Aim of the exercise —
Where does the word "features" show up in the records? Copy every line that holds it.

Records for processing —

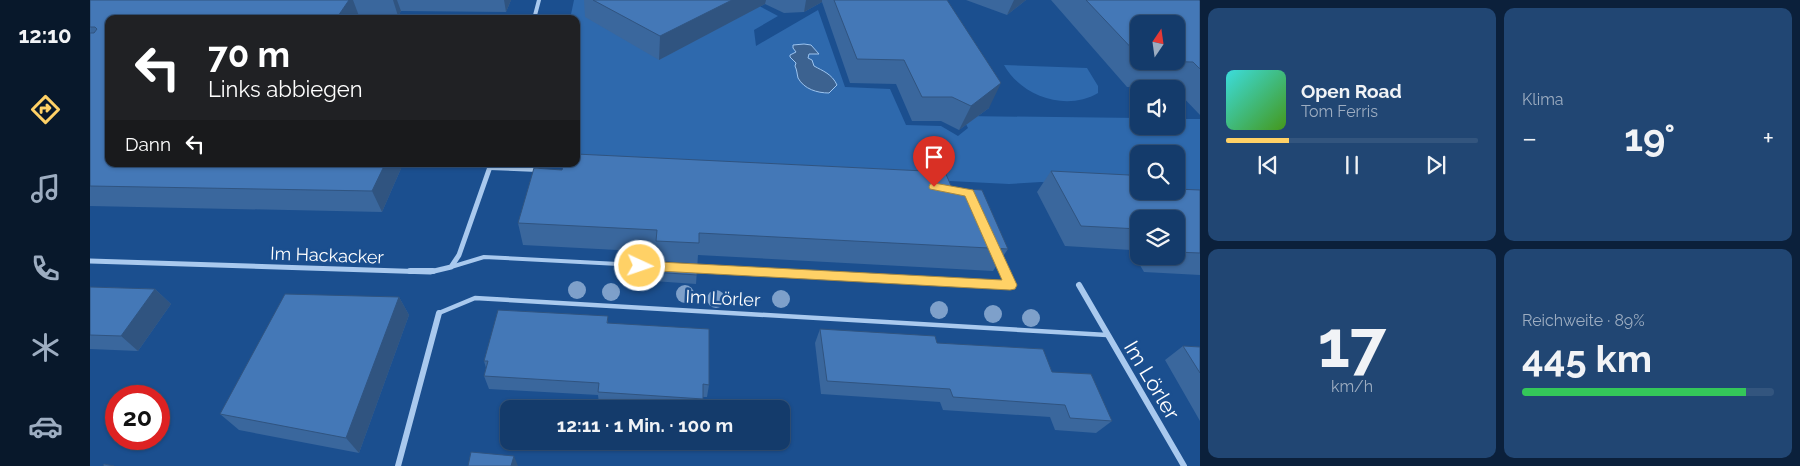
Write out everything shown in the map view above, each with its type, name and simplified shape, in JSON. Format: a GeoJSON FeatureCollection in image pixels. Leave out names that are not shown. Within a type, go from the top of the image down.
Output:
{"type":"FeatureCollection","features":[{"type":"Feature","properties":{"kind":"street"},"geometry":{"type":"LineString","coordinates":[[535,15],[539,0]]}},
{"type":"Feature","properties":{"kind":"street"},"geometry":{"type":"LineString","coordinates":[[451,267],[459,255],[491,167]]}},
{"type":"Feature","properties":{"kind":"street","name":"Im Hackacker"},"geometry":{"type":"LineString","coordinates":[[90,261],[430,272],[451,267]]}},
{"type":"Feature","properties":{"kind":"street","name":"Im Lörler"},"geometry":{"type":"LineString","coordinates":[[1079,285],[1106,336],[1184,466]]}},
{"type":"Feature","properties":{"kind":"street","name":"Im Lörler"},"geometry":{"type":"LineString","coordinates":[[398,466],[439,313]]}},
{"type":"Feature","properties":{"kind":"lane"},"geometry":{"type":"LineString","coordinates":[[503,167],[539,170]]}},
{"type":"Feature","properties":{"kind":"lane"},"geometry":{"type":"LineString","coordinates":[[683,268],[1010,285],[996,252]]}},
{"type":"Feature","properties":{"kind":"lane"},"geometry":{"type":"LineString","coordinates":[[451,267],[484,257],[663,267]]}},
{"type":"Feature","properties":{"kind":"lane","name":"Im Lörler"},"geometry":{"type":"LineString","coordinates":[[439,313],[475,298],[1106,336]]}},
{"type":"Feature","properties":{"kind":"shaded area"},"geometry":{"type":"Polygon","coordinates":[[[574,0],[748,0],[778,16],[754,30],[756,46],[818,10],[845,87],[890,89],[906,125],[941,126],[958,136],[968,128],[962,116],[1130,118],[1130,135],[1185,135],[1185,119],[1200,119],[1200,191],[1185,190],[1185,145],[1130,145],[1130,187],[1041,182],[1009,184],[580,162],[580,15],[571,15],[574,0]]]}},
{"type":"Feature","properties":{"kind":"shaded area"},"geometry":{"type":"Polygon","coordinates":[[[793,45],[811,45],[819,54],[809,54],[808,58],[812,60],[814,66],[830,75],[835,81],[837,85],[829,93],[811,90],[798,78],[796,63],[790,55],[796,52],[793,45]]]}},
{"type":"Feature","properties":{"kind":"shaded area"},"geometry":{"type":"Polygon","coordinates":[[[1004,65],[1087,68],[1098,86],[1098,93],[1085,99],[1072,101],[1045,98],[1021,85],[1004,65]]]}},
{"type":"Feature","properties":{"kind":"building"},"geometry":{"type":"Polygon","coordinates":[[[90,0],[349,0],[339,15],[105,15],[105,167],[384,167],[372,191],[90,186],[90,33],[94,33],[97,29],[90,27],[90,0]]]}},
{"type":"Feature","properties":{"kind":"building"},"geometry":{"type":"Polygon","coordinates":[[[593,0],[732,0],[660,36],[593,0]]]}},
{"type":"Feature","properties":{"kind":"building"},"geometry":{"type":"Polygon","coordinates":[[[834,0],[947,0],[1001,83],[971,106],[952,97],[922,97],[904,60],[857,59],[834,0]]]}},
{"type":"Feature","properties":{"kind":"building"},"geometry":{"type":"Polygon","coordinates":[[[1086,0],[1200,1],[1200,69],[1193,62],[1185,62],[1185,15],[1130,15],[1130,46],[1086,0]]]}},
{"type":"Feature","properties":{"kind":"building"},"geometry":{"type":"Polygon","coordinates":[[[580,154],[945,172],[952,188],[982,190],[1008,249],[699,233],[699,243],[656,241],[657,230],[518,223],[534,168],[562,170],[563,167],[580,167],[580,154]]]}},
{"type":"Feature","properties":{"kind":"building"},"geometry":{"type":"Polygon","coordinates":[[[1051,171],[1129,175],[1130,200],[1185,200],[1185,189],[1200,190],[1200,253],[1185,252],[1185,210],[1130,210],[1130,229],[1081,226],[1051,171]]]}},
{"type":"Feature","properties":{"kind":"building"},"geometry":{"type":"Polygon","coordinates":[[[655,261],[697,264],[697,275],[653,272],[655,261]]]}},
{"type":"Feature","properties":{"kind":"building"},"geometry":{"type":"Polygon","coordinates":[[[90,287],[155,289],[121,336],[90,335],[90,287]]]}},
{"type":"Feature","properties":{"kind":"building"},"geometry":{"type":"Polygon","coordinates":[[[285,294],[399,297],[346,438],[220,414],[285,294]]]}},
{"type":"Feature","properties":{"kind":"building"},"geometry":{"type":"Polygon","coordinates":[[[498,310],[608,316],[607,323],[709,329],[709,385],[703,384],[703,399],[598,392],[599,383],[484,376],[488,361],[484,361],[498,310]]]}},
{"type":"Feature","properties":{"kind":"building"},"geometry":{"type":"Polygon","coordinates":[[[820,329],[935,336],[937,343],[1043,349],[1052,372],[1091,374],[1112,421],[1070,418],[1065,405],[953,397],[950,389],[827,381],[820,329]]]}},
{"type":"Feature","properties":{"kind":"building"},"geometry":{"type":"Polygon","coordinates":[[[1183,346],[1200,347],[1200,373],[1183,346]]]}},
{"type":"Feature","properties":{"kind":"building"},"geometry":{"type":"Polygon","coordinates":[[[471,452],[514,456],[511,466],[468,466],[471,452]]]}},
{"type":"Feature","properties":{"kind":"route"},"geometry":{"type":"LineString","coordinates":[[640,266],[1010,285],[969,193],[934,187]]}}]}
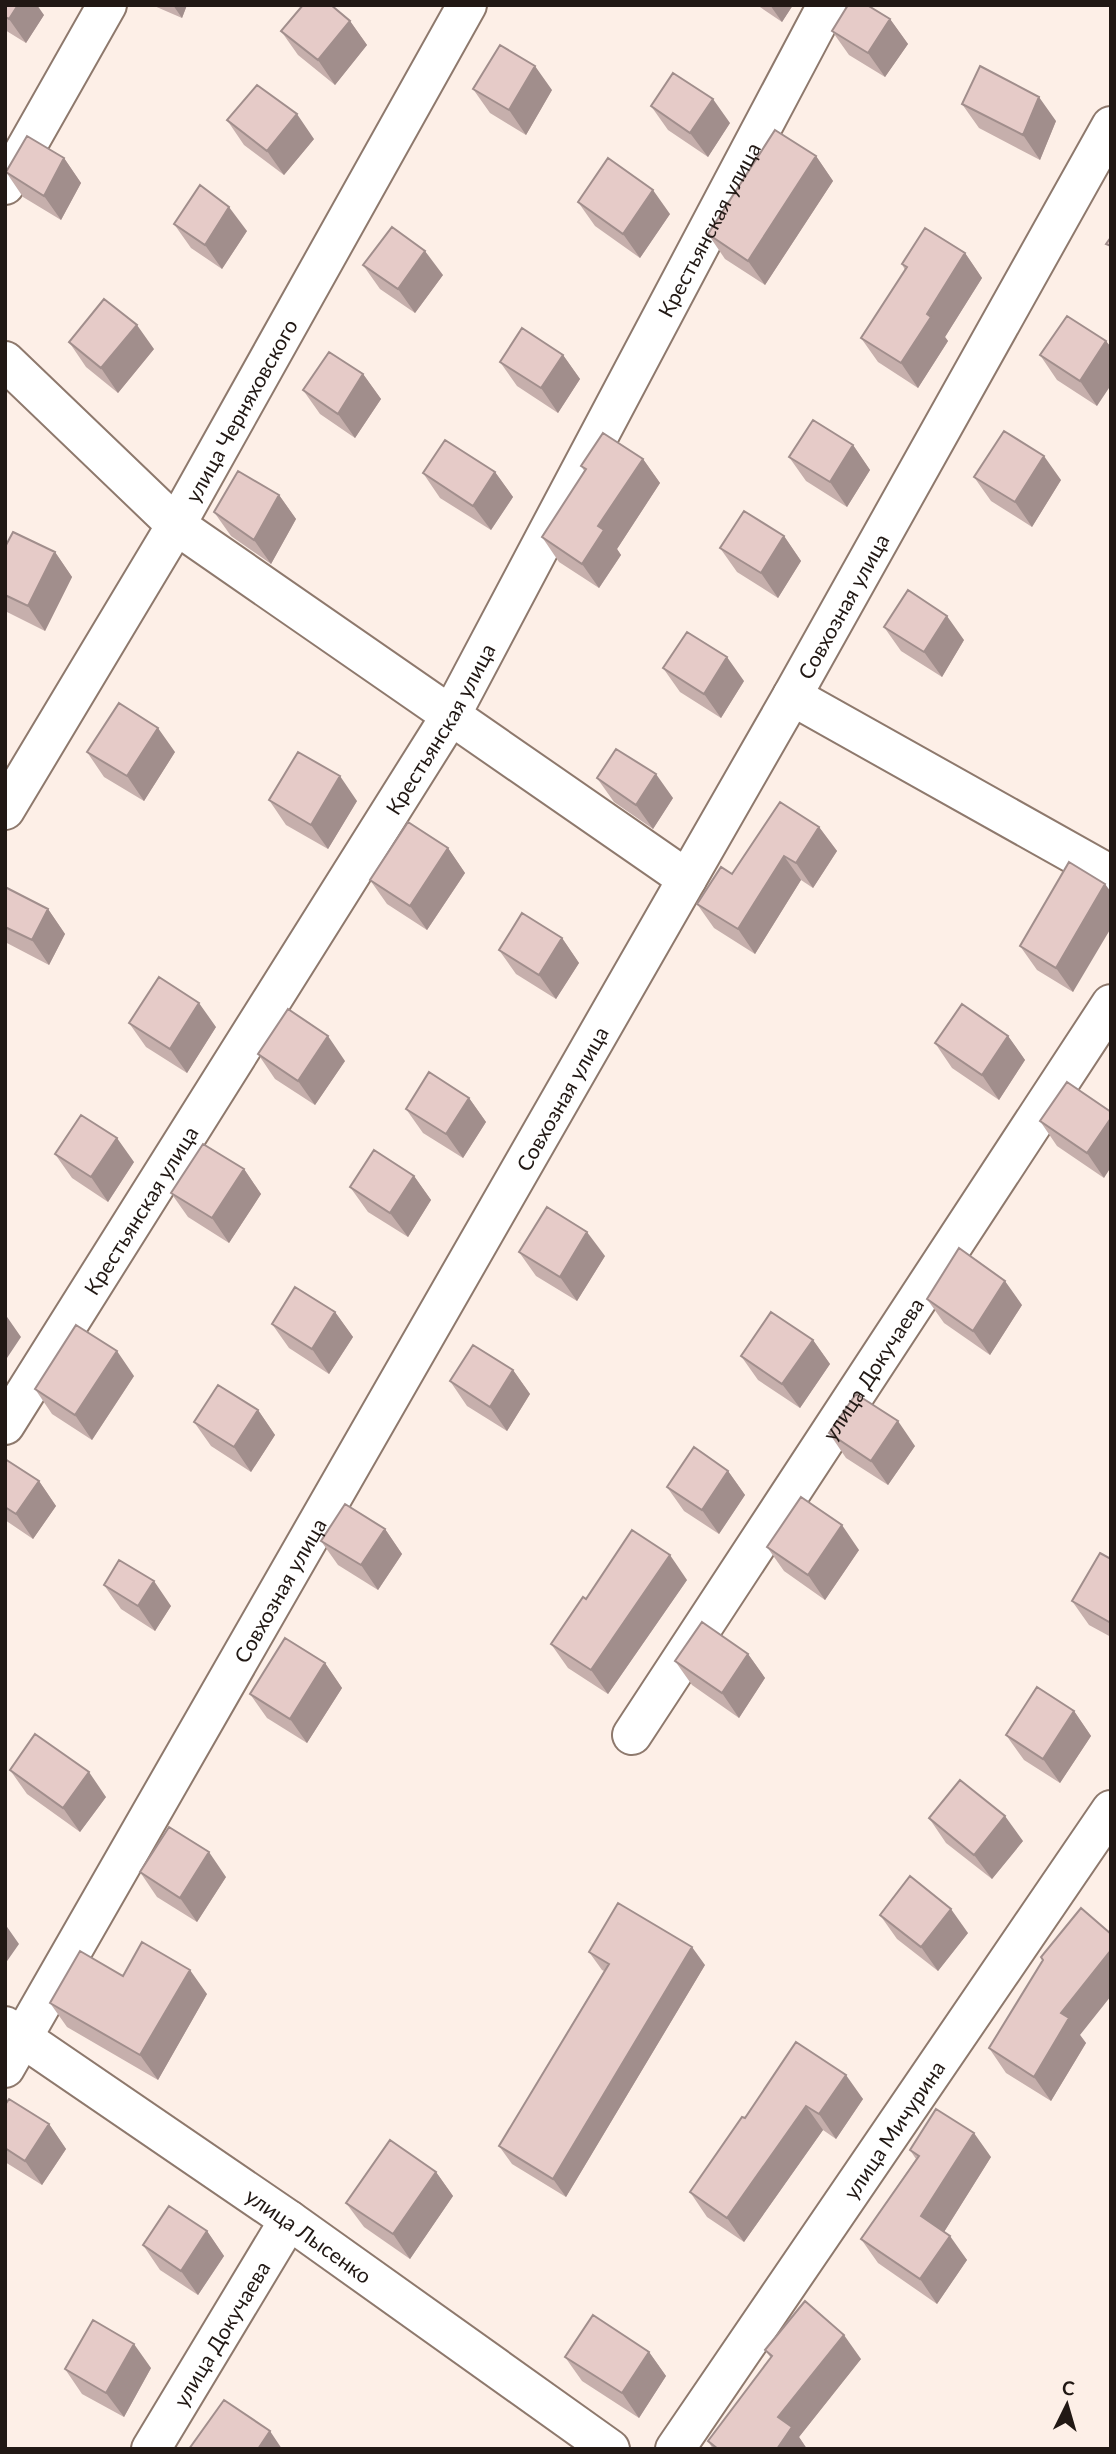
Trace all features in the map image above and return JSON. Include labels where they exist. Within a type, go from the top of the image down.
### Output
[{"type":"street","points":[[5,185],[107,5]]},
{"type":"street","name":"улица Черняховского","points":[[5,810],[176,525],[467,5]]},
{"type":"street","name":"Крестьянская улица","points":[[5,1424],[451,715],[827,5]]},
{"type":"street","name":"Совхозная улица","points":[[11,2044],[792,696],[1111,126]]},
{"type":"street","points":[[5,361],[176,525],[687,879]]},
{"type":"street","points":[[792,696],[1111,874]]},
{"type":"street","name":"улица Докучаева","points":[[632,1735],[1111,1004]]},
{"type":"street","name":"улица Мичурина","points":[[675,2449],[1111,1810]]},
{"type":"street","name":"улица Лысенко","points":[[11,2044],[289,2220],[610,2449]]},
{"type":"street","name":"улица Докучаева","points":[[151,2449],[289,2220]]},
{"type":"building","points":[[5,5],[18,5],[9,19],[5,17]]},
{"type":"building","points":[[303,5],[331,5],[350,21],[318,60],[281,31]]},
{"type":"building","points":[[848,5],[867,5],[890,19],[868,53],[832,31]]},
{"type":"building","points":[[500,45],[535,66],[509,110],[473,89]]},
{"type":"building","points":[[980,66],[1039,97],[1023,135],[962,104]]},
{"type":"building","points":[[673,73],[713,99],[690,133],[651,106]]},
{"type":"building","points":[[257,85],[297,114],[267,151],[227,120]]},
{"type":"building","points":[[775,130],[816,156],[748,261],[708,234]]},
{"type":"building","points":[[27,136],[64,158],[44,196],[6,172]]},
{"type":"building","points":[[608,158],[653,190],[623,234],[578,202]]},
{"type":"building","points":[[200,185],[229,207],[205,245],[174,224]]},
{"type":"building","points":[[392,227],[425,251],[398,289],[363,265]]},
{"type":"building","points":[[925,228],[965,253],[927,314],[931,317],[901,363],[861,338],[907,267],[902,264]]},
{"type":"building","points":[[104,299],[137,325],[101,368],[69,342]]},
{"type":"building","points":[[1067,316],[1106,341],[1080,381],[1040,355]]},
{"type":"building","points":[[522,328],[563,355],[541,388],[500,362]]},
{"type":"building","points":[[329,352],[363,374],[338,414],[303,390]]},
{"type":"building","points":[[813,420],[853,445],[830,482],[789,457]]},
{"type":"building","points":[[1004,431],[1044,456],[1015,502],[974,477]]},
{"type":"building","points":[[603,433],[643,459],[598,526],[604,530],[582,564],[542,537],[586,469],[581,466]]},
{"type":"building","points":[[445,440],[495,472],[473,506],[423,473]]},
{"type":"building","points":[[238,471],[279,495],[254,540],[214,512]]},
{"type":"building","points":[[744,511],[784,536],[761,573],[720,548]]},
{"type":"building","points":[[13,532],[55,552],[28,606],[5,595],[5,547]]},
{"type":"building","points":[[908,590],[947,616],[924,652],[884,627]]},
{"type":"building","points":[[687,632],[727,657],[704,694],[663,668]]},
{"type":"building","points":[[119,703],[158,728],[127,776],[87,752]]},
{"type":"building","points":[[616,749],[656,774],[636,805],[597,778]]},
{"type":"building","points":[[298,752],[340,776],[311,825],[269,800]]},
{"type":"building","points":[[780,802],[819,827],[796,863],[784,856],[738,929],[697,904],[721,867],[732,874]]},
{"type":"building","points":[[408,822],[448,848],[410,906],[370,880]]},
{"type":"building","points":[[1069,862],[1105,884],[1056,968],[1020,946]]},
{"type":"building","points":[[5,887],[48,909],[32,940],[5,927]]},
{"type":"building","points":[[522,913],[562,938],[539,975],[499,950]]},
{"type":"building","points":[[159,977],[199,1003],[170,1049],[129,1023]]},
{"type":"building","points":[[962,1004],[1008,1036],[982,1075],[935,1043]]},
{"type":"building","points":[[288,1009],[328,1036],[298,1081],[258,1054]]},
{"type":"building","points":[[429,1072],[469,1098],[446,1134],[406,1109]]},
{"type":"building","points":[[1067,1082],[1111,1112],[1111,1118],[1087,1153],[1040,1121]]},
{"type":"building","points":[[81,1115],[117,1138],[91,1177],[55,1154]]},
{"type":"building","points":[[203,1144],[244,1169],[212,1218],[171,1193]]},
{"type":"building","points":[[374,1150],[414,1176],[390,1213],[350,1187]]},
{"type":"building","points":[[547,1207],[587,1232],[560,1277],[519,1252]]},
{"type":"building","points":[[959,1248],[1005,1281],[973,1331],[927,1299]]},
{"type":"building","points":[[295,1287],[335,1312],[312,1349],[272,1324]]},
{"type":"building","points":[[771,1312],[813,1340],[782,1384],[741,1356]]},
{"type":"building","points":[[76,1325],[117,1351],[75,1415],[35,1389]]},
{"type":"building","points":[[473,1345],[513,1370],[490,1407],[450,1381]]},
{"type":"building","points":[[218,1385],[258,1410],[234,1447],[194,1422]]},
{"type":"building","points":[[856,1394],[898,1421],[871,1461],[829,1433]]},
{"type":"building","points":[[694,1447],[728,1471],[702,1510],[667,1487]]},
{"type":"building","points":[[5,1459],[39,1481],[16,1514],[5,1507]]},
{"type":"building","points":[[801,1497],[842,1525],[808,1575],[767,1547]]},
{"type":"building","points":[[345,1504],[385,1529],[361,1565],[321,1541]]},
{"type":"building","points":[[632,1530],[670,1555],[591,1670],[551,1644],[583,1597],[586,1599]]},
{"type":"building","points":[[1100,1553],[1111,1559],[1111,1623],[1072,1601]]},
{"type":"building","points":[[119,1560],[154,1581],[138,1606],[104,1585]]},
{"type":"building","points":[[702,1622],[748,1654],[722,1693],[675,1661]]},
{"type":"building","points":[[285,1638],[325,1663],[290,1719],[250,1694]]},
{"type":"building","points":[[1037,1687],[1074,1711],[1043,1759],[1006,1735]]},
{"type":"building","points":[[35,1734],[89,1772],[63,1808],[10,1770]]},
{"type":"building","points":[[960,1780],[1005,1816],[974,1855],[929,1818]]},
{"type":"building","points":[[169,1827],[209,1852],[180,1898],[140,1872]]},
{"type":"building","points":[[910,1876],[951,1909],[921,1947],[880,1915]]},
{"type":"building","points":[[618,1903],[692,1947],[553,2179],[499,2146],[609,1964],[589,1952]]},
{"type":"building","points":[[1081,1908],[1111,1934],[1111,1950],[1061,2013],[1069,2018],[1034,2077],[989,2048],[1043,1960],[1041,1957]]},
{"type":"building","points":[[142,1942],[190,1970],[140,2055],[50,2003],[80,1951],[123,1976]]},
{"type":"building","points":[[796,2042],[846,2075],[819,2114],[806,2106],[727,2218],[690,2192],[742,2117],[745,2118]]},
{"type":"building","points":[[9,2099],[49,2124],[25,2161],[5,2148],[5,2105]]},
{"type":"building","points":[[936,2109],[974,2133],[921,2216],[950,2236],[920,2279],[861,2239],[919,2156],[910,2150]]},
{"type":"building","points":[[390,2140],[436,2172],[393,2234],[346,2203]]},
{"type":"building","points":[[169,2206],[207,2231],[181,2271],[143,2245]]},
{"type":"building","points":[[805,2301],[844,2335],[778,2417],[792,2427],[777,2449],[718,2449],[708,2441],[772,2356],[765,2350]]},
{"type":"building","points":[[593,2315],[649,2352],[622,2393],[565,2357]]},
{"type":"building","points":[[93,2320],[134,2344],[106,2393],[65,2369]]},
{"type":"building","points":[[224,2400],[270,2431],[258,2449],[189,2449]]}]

Solution to the exercise —
{"type":"FeatureCollection","features":[{"type":"Feature","properties":{"kind":"street"},"geometry":{"type":"LineString","coordinates":[[535,15],[539,0]]}},
Trace all features in the map image above and return JSON. Include labels where they exist. Within a type, go from the top of the image down.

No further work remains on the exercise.